(옮겨 적은 페이지 내용)
────────

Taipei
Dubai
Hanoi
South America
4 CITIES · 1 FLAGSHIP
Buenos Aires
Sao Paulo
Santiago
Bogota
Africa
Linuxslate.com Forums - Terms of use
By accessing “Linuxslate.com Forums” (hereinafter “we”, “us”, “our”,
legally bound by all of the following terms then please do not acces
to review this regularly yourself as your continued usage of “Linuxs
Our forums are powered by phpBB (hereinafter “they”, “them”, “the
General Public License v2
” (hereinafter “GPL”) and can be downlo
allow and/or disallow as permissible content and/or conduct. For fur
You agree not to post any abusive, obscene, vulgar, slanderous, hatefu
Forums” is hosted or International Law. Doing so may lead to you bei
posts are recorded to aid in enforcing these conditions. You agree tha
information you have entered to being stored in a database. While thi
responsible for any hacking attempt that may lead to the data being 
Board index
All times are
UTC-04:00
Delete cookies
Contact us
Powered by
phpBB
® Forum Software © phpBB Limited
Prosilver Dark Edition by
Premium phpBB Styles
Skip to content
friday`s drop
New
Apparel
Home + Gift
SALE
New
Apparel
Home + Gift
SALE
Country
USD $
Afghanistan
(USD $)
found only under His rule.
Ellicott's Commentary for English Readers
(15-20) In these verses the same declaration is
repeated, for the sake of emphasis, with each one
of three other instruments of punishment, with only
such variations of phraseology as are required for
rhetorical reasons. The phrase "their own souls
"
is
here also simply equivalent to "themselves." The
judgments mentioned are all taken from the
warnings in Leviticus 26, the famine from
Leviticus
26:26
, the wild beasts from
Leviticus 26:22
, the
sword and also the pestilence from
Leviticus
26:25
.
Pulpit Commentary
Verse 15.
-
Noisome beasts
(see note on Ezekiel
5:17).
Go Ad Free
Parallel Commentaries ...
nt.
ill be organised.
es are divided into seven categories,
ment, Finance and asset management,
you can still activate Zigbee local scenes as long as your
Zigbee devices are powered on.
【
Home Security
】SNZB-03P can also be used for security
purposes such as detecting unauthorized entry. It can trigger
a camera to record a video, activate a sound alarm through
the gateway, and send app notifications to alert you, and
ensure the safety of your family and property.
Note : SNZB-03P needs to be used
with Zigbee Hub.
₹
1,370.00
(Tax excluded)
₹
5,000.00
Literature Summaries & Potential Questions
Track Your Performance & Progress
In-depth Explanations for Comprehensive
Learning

────────

위의 모든 행을 '번호'와 '내용' 두 열로 된 마크다운 표로 출력하세요. 빈 행은 제외하세요.

| 번호 | 내용 |
|---|---|
| 1 | Taipei |
| 2 | Dubai |
| 3 | Hanoi |
| 4 | South America |
| 5 | 4 CITIES · 1 FLAGSHIP |
| 6 | Buenos Aires |
| 7 | Sao Paulo |
| 8 | Santiago |
| 9 | Bogota |
| 10 | Africa |
| 11 | Linuxslate.com Forums - Terms of use |
| 12 | By accessing “Linuxslate.com Forums” (hereinafter “we”, “us”, “our”, |
| 13 | legally bound by all of the following terms then please do not acces |
| 14 | to review this regularly yourself as your continued usage of “Linuxs |
| 15 | Our forums are powered by phpBB (hereinafter “they”, “them”, “the |
| 16 | General Public License v2 |
| 17 | ” (hereinafter “GPL”) and can be downlo |
| 18 | allow and/or disallow as permissible content and/or conduct. For fur |
| 19 | You agree not to post any abusive, obscene, vulgar, slanderous, hatefu |
| 20 | Forums” is hosted or International Law. Doing so may lead to you bei |
| 21 | posts are recorded to aid in enforcing these conditions. You agree tha |
| 22 | information you have entered to being stored in a database. While thi |
| 23 | responsible for any hacking attempt that may lead to the data being  |
| 24 | Board index |
| 25 | All times are |
| 26 | UTC-04:00 |
| 27 | Delete cookies |
| 28 | Contact us |
| 29 | Powered by |
| 30 | phpBB |
| 31 | ® Forum Software © phpBB Limited |
| 32 | Prosilver Dark Edition by |
| 33 | Premium phpBB Styles |
| 34 | Skip to content |
| 35 | friday`s drop |
| 36 | New |
| 37 | Apparel |
| 38 | Home + Gift |
| 39 | SALE |
| 40 | New |
| 41 | Apparel |
| 42 | Home + Gift |
| 43 | SALE |
| 44 | Country |
| 45 | USD $ |
| 46 | Afghanistan |
| 47 | (USD $) |
| 48 | found only under His rule. |
| 49 | Ellicott's Commentary for English Readers |
| 50 | (15-20) In these verses the same declaration is |
| 51 | repeated, for the sake of emphasis, with each one |
| 52 | of three other instruments of punishment, with only |
| 53 | such variations of phraseology as are required for |
| 54 | rhetorical reasons. The phrase "their own souls |
| 55 | " |
| 56 | is |
| 57 | here also simply equivalent to "themselves." The |
| 58 | judgments mentioned are all taken from the |
| 59 | warnings in Leviticus 26, the famine from |
| 60 | Leviticus |
| 61 | 26:26 |
| 62 | , the wild beasts from |
| 63 | Leviticus 26:22 |
| 64 | , the |
| 65 | sword and also the pestilence from |
| 66 | Leviticus |
| 67 | 26:25 |
| 68 | . |
| 69 | Pulpit Commentary |
| 70 | Verse 15. |
| 71 | - |
| 72 | Noisome beasts |
| 73 | (see note on Ezekiel |
| 74 | 5:17). |
| 75 | Go Ad Free |
| 76 | Parallel Commentaries ... |
| 77 | nt. |
| 78 | ill be organised. |
| 79 | es are divided into seven categories, |
| 80 | ment, Finance and asset management, |
| 81 | you can still activate Zigbee local scenes as long as your |
| 82 | Zigbee devices are powered on. |
| 83 | 【 |
| 84 | Home Security |
| 85 | 】SNZB-03P can also be used for security |
| 86 | purposes such as detecting unauthorized entry. It can trigger |
| 87 | a camera to record a video, activate a sound alarm through |
| 88 | the gateway, and send app notifications to alert you, and |
| 89 | ensure the safety of your family and property. |
| 90 | Note : SNZB-03P needs to be used |
| 91 | with Zigbee Hub. |
| 92 | ₹ |
| 93 | 1,370.00 |
| 94 | (Tax excluded) |
| 95 | ₹ |
| 96 | 5,000.00 |
| 97 | Literature Summaries & Potential Questions |
| 98 | Track Your Performance & Progress |
| 99 | In-depth Explanations for Comprehensive |
| 100 | Learning |